I medici italiani? I peggio retribuiti d’Europa: stipendi bloccati e lunghe liste d’attesa

Lo dice il rapporto curato da Fnomceo: un camice bianco del Servizio sanitario guadagna addirittura il 76% in meno di un collega olandese.

Roma – I medici italiani sfruttati e malpagati! La sanità italiana, lo si sa da tempo, versa in cattive condizioni. Elencarne i disservizi è come aprire un “cahier de doléances”: liste d’attesa tanto lunghe da essere rimandate alle calende greche; carenza di personale medico e infermieristico, per cui si costretti a doppi turni; ferie rinviate; pronto soccorso presi, letteralmente, d’assalto, come la cronaca, spesso ci racconta; stipendi bloccati. Ad esempio, i medici italiani, a livello di retribuzione sono tra quelli peggio pagati. Confrontarsi coi colleghi europei, da questo punto di vista, è una sfida impari, come quella tra una 500 (la retribuzione di un camice bianco italiano) e una Ferrari (lo stipendio di un medico europeo). In particolare un medico del Servizio Sanitario Nazionale ha una retribuzione inferiore del 76% di un collega olandese, il 72,3% di un tedesco, il 54,8% di un irlandese, il 38,4 di un danese.

Questi dati sono stati diffusi dal rapporto “Il necessario cambio di paradigma nel Servizio Sanitario Nazionale: stop all’aziendalizzazione e ritorno del primato della salute” durante il convegno “Dall’economia al primato della persona”, tenutosi a Roma 11 luglio scorso. Il rapporto è stato curato da Fnomceo (Federazione nazionale degli Ordini dei medici chirurghi e odontoiatri) e dal Censis (istituto di ricerca socio-economica). E’ emerso che lo stipendio annuo loro di un medico italiano è di 109 mila dollari, davanti a Slovenia, Francia, Repubblica Ceca e Polonia. Inoltre, al contrario di quello che si pensa, i medici numericamente ci sono, non esiste una loro carenza. Sono, infatti, 410 per 100 mila abitanti, mentre in altri Paesi il numero è inferiore. Ad esempio, la Francia, con 318 medici per 100 mila abitanti e l’Olanda 390 per 100 mila. E allora qual è il problema? Che le condizioni di lavoro del Servizio Sanitario Nazionale non sono per nulla seducenti, per non parlare delle retribuzioni.
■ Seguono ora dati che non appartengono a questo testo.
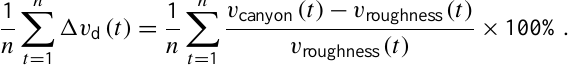
Figure 11. Time series of dry deposition velocity relative difference between the urban canopy and roughness-length models from Jan- uary 2011 to March 2011 in one chosen urban grid cell for three values of the building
Negli ultimi 8 anni gli stipendi dei medici hanno subito un calo del 6,1%, malgrado ci sia stato un aumento a livello assoluto di 7 mila euro annui. Inoltre, è cresciuta la richiesta di contratti a tempo determinato e interinale. Quest’ultimo è una forma di impiego, dove il lavoratore è assunto da un’agenzia di lavoro interinale, che, poi, “presta” il lavoratore a un’azienda cliente per periodi limitati di tempo. In questo contesto, sono cresciute di gran lunga le consulenze esterne. Tutta questa situazione si riversa con effetti negativi sulle spalle dei cittadini italiani, che non sanno più che pesci pigliare. C’è urgenza di attrarre nuovi medici e trattenere quelli che ci sono già, anche se la situazione si è inasprita come dimostrano le continue aggressioni subite da medici e personale sanitario, che diventano le figure su cui vengono scaricate rabbia e frustrazione per i continui disservizi.

Comunque già il titolo del rapporto “stop all’aziendalizzazione e ritorno del primato della salute” è quanto meno fuorviante. Nel senso che non può che essere un auspicio. Sono decenni che il concetto di “azienda” fa fatto irruzione nella sanita. Tutto ebbe inizio negli anni ’90 del secolo scorso, col decreto legislativo 502/1992 che riordinò la sanità trasformando le unità sanitarie locali (Usl) in aziende sanitarie (Asl) e valorizzando il ruolo delle regioni quale snodo locale del sistema sanitario nazionale. Da allora è iniziato il lungo percorso che ha determinato la situazione attuale. Ovvero la salute come merce, l’erogazione dei servizi come mera unità quantitativa e come recita il decreto “le Asl sono aziende con personalità giuridica pubblica, dotate di autonomia organizzativa, gestionale, tecnica, amministrativa, patrimoniale e contabile nonché centri di imputazione di autonomia imprenditoriale”. E’ trascorso più di un trentennio da quanto la sanità è diventata un “mercato” appetibile alle lobbies del settore che quando sentono il fiuto degli affari non hanno alcune remora a mostrare i propri artigli. La salute, così come la scuola, dovrebbero essere i due architrave di un welfare moderno e di una democrazia matura, senza alcuna mercificazione di sorta.